Extracted records
-=-=-

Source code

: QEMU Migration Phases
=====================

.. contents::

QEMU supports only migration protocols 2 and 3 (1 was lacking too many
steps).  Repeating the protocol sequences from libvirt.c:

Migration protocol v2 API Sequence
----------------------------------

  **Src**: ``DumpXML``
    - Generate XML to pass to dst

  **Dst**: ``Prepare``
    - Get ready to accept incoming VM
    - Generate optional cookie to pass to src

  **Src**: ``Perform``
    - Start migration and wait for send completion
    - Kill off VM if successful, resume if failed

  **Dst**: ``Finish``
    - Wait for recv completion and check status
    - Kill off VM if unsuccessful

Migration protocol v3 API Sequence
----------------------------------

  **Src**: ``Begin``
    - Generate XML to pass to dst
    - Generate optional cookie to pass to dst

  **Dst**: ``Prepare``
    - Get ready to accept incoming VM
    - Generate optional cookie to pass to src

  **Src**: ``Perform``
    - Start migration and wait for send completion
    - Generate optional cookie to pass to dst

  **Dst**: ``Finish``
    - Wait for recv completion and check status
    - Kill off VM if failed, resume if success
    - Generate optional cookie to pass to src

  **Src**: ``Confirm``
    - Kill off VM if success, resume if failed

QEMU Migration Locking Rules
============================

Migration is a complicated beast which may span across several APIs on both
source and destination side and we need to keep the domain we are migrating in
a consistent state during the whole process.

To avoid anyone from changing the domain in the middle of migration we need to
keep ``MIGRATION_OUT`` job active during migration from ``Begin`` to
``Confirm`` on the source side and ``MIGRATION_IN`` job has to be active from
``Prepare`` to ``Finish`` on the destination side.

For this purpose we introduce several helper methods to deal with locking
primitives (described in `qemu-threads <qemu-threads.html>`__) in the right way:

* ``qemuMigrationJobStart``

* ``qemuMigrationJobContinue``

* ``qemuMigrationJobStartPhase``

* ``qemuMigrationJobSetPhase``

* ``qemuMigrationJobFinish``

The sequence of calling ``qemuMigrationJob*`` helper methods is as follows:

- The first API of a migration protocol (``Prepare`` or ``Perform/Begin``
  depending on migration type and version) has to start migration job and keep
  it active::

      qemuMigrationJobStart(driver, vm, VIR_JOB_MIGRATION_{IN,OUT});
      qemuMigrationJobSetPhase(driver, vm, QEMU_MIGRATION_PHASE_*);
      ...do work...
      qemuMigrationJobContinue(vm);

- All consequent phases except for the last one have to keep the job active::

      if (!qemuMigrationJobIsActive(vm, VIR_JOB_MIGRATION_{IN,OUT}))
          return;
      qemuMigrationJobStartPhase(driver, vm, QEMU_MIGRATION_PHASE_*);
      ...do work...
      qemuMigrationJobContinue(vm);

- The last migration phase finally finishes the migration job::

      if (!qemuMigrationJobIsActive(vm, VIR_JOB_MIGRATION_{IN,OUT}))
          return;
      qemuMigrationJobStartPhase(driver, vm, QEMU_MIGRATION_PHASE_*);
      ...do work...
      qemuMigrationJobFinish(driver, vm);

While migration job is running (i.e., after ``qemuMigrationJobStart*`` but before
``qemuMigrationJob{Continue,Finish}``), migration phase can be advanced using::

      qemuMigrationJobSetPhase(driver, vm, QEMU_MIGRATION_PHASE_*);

-=-=-

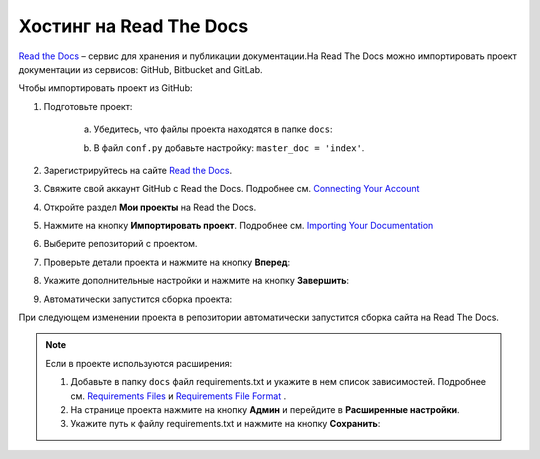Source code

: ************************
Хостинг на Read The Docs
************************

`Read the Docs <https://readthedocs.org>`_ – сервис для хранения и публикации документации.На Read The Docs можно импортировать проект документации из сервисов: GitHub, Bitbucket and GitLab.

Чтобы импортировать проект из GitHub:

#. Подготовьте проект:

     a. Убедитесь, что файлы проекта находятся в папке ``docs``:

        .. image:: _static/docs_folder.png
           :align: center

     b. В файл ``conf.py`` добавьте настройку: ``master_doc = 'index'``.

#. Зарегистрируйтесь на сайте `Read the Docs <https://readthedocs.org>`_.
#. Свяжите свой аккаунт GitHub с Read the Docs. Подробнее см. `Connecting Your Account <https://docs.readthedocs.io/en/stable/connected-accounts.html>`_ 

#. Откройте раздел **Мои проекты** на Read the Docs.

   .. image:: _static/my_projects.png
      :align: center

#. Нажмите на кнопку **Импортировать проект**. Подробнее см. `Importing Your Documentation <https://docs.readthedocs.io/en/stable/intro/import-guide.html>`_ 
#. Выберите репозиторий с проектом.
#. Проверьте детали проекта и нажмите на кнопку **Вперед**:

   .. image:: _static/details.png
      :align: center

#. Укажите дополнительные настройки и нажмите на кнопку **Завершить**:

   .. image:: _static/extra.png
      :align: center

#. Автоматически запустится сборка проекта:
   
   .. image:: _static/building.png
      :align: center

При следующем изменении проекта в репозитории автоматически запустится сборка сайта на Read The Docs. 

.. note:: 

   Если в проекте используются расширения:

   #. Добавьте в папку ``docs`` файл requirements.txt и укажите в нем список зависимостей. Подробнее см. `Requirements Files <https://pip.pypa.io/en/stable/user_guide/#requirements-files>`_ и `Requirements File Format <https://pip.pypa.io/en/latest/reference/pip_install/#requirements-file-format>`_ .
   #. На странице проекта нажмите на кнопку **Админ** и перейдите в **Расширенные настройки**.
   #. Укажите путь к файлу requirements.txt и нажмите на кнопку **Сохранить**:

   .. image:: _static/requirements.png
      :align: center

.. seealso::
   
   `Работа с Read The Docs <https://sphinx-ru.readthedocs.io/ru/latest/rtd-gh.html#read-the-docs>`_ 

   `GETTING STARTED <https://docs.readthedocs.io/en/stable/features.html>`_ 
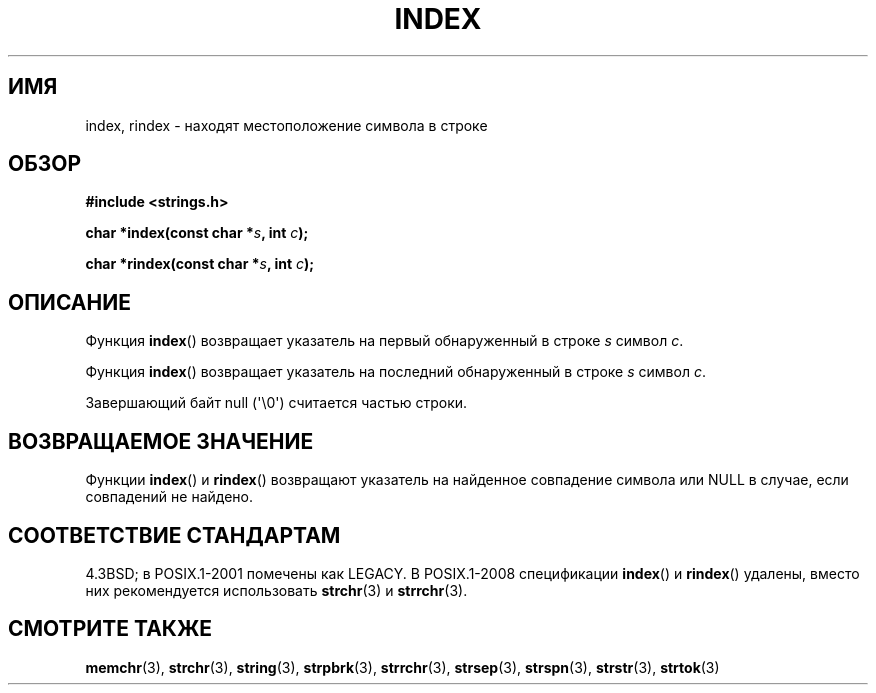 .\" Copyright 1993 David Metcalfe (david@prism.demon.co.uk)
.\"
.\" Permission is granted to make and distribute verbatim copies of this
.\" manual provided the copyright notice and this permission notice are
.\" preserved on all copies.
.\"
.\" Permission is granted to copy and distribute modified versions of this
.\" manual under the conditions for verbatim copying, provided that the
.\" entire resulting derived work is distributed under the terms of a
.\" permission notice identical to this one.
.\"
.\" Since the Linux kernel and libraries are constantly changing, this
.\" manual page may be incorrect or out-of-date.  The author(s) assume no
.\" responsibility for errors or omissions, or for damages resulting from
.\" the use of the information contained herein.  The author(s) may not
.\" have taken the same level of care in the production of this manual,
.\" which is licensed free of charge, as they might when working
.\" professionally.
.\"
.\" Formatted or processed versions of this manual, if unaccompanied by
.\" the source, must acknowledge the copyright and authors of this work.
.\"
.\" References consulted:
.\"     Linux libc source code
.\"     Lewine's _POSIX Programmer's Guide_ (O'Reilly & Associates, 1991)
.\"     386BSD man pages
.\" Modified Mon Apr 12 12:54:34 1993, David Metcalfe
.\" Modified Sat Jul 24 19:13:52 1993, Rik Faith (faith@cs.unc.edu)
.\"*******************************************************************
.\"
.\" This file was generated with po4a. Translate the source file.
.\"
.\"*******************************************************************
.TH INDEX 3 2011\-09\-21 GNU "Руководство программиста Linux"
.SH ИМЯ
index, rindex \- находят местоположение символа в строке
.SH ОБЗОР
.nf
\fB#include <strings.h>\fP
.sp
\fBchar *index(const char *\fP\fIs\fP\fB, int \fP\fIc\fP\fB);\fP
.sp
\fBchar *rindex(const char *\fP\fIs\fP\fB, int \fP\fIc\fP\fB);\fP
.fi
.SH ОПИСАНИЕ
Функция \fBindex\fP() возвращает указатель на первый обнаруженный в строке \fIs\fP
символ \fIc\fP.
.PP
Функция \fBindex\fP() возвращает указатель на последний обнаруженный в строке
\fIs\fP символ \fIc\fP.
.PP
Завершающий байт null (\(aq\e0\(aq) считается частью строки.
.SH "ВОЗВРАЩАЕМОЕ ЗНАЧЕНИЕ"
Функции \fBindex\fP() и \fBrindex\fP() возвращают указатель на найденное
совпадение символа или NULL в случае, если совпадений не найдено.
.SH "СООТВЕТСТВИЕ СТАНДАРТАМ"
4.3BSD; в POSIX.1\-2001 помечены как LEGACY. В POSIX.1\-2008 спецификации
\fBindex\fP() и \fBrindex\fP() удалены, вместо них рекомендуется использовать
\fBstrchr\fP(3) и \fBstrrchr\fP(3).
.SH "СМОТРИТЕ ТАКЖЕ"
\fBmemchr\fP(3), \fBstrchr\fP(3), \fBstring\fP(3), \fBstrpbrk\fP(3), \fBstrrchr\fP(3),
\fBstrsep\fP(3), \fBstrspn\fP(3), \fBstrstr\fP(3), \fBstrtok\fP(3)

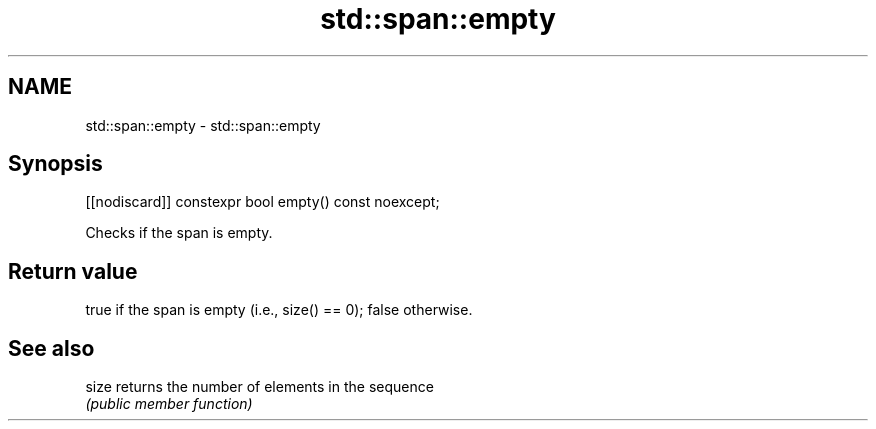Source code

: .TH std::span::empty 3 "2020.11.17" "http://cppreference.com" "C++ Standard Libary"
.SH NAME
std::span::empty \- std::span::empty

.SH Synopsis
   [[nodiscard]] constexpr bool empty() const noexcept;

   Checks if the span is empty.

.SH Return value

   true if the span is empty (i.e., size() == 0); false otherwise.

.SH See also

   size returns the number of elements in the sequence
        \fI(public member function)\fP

-=-=-

▸ Assigned task: Reproduce, exactly and only, the lines of the records above starting at the line with "David Metcalfe (david@prism.demon.co.uk)" and ending at the line with "Функция \fBindex\fP() возвращает указатель на первый", both included. Leave every picture out.

▸ Exercise result:
 .\" Copyright 1993 David Metcalfe (david@prism.demon.co.uk)
.\"
.\" Permission is granted to make and distribute verbatim copies of this
.\" manual provided the copyright notice and this permission notice are
.\" preserved on all copies.
.\"
.\" Permission is granted to copy and distribute modified versions of this
.\" manual under the conditions for verbatim copying, provided that the
.\" entire resulting derived work is distributed under the terms of a
.\" permission notice identical to this one.
.\"
.\" Since the Linux kernel and libraries are constantly changing, this
.\" manual page may be incorrect or out-of-date.  The author(s) assume no
.\" responsibility for errors or omissions, or for damages resulting from
.\" the use of the information contained herein.  The author(s) may not
.\" have taken the same level of care in the production of this manual,
.\" which is licensed free of charge, as they might when working
.\" professionally.
.\"
.\" Formatted or processed versions of this manual, if unaccompanied by
.\" the source, must acknowledge the copyright and authors of this work.
.\"
.\" References consulted:
.\"     Linux libc source code
.\"     Lewine's _POSIX Programmer's Guide_ (O'Reilly & Associates, 1991)
.\"     386BSD man pages
.\" Modified Mon Apr 12 12:54:34 1993, David Metcalfe
.\" Modified Sat Jul 24 19:13:52 1993, Rik Faith (faith@cs.unc.edu)
.\"*******************************************************************
.\"
.\" This file was generated with po4a. Translate the source file.
.\"
.\"*******************************************************************
.TH INDEX 3 2011\-09\-21 GNU "Руководство программиста Linux"
.SH ИМЯ
index, rindex \- находят местоположение символа в строке
.SH ОБЗОР
.nf
\fB#include <strings.h>\fP
.sp
\fBchar *index(const char *\fP\fIs\fP\fB, int \fP\fIc\fP\fB);\fP
.sp
\fBchar *rindex(const char *\fP\fIs\fP\fB, int \fP\fIc\fP\fB);\fP
.fi
.SH ОПИСАНИЕ
Функция \fBindex\fP() возвращает указатель на первый обнаруженный в строке \fIs\fP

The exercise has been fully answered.